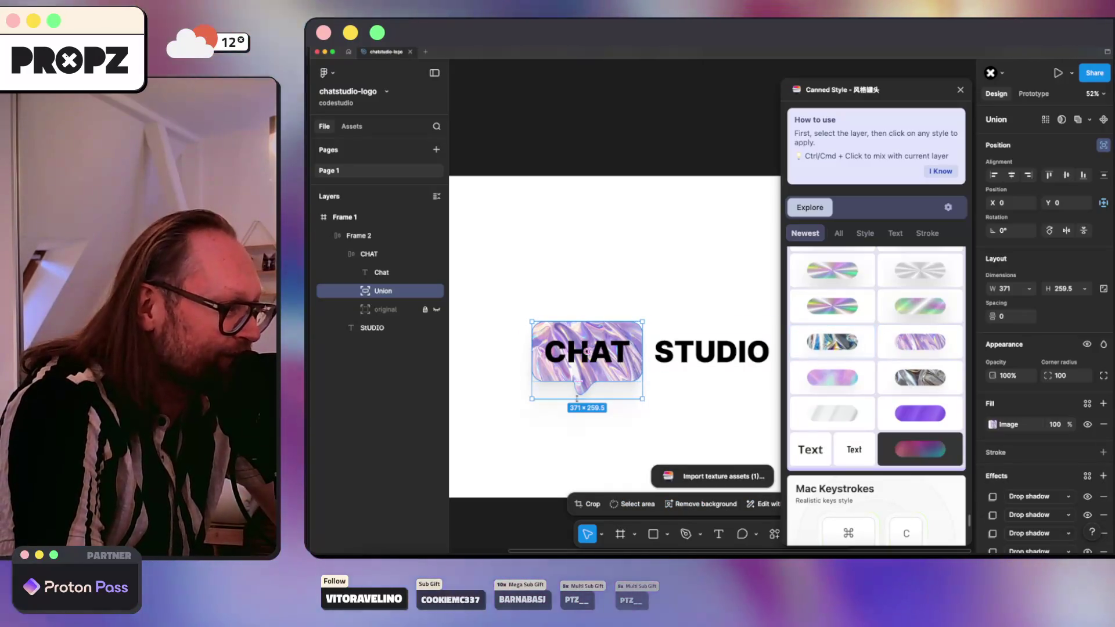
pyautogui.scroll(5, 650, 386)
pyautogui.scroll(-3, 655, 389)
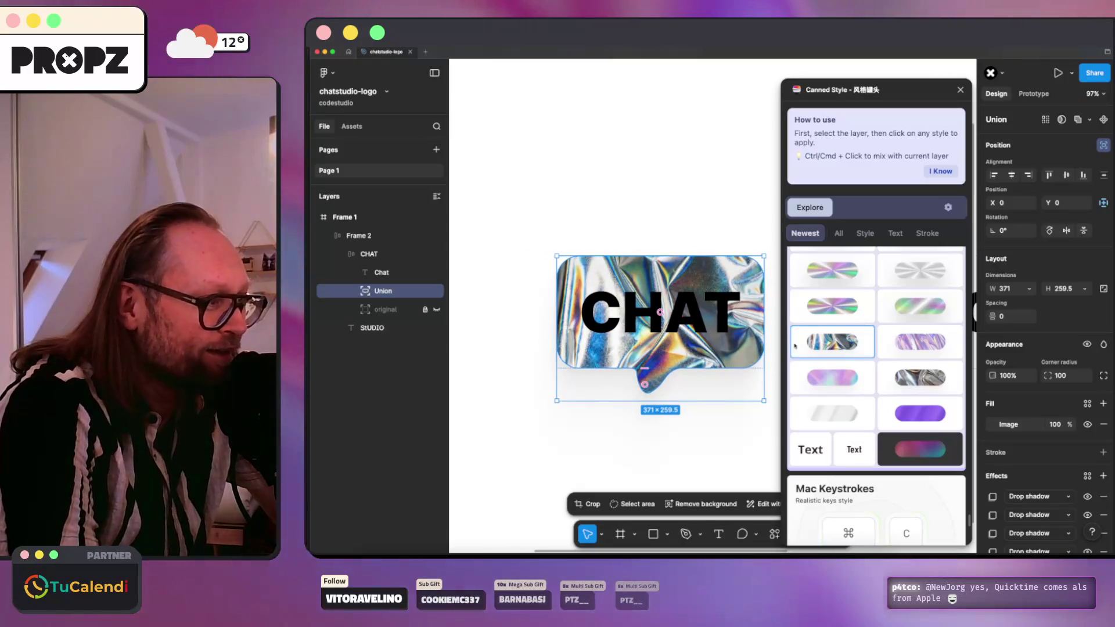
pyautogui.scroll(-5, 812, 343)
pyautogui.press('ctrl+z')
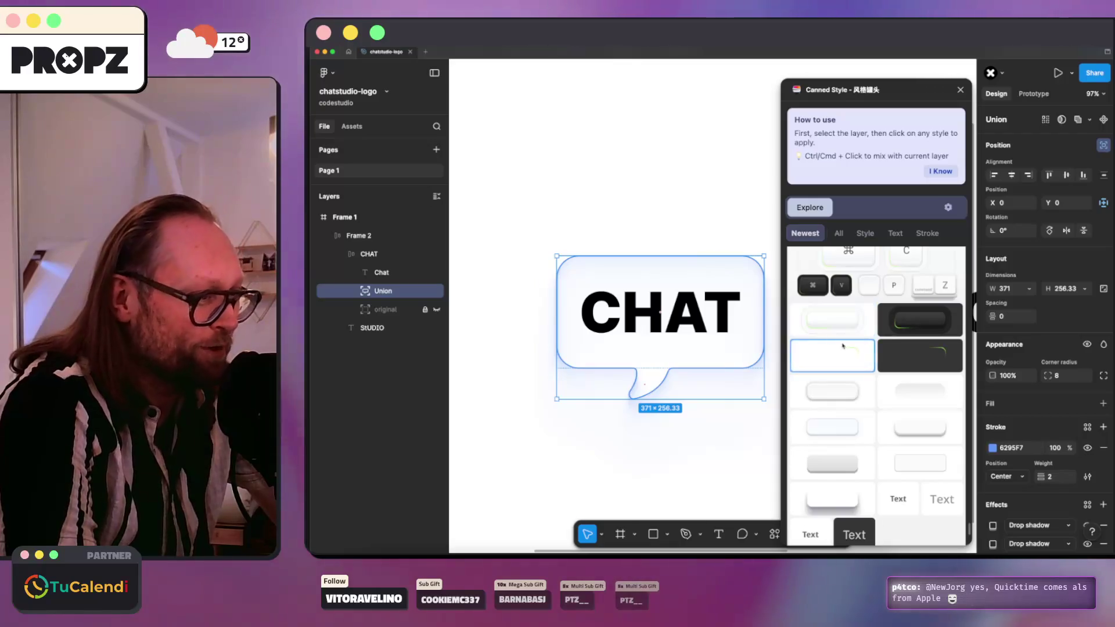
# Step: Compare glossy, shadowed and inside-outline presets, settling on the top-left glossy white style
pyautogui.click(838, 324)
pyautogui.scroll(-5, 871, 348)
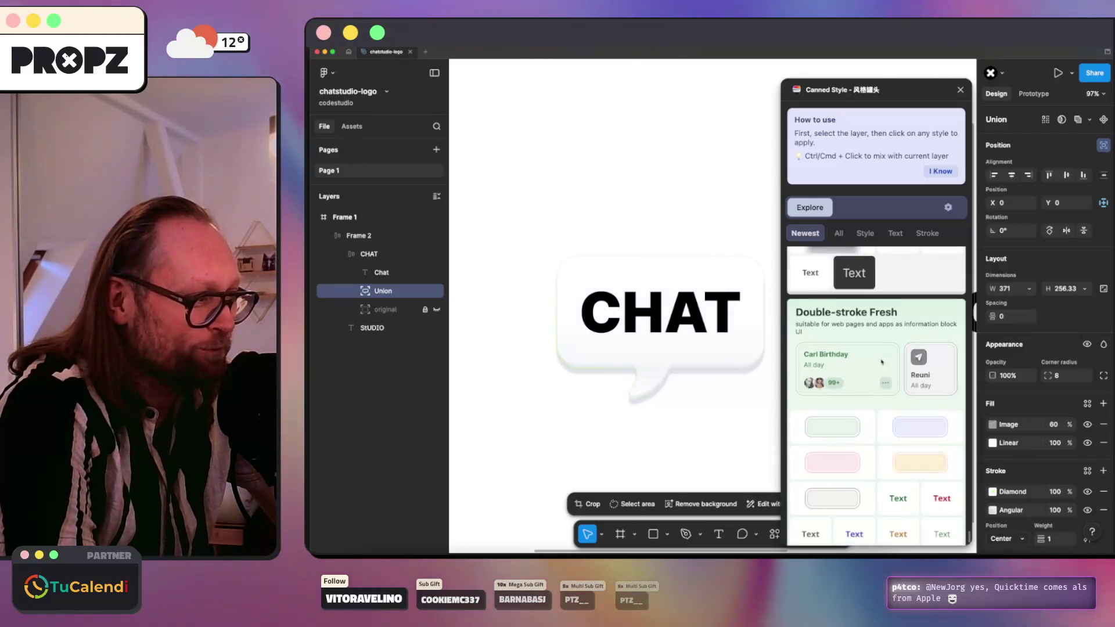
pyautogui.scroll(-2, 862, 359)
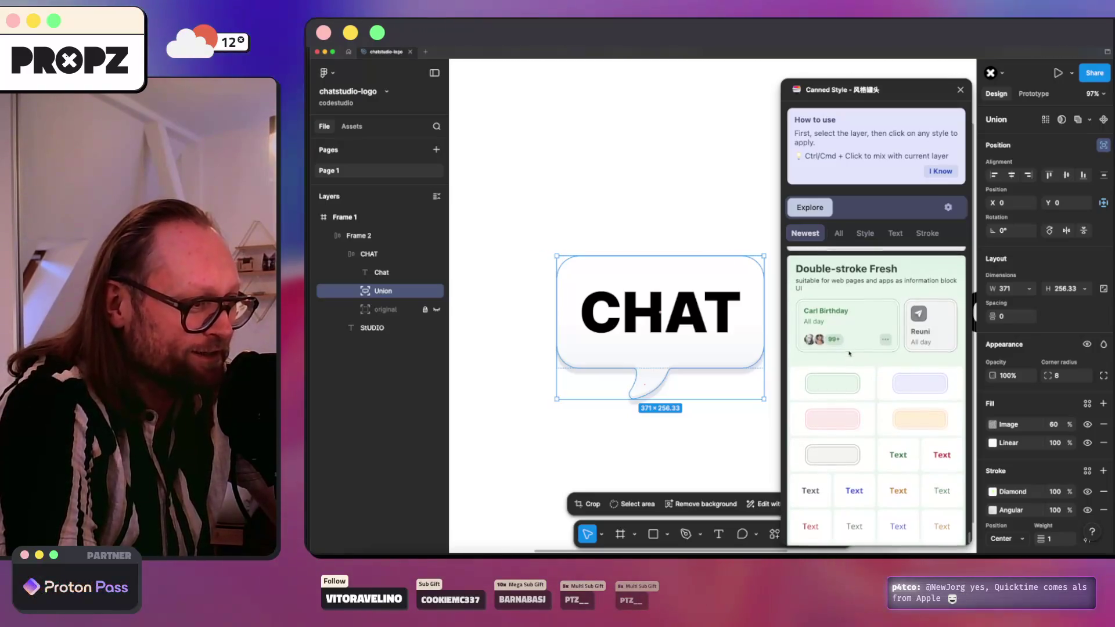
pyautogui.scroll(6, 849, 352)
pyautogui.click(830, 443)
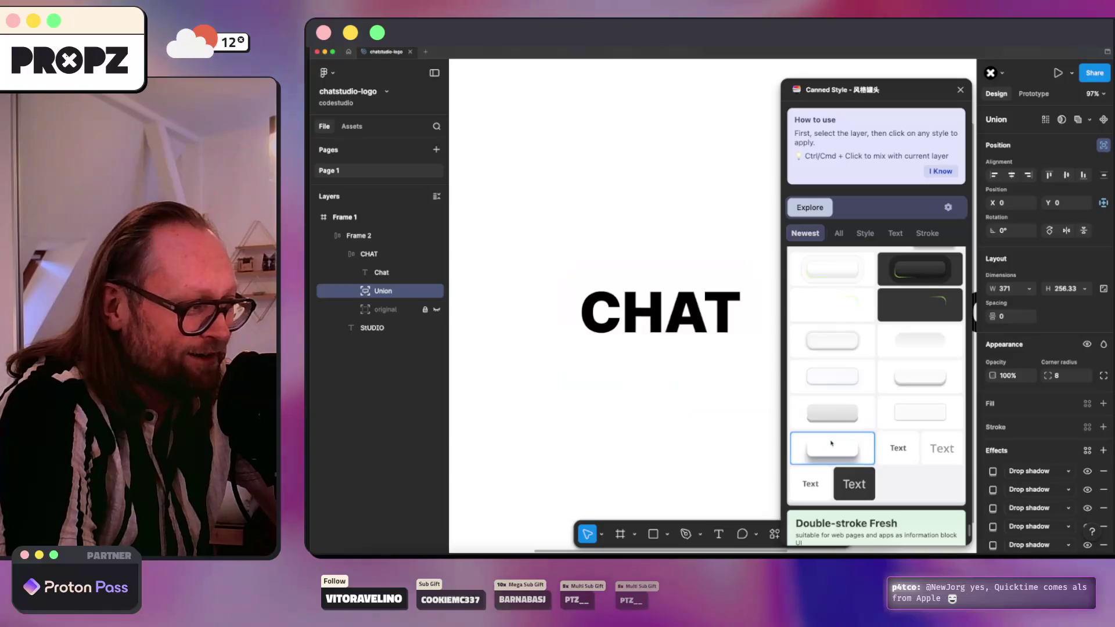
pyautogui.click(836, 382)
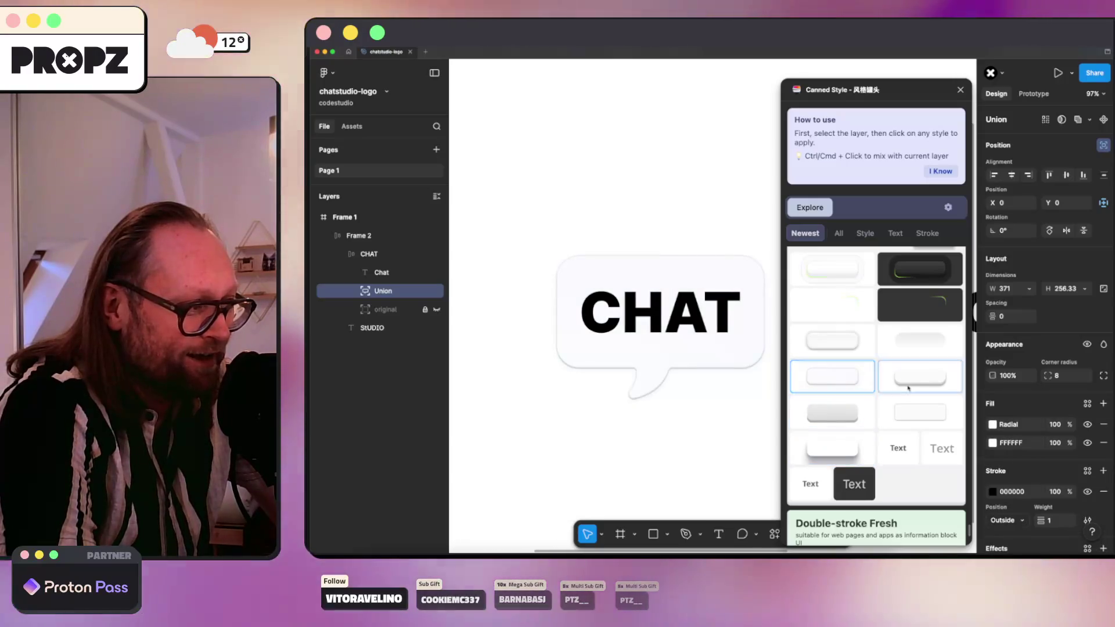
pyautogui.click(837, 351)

## Exercise goal:
Extract each line from the listing that holds the word "scroll".

## Answer space:
pyautogui.scroll(5, 650, 386)
pyautogui.scroll(-3, 655, 389)
pyautogui.scroll(-5, 812, 343)
pyautogui.scroll(-5, 871, 348)
pyautogui.scroll(-2, 862, 359)
pyautogui.scroll(6, 849, 352)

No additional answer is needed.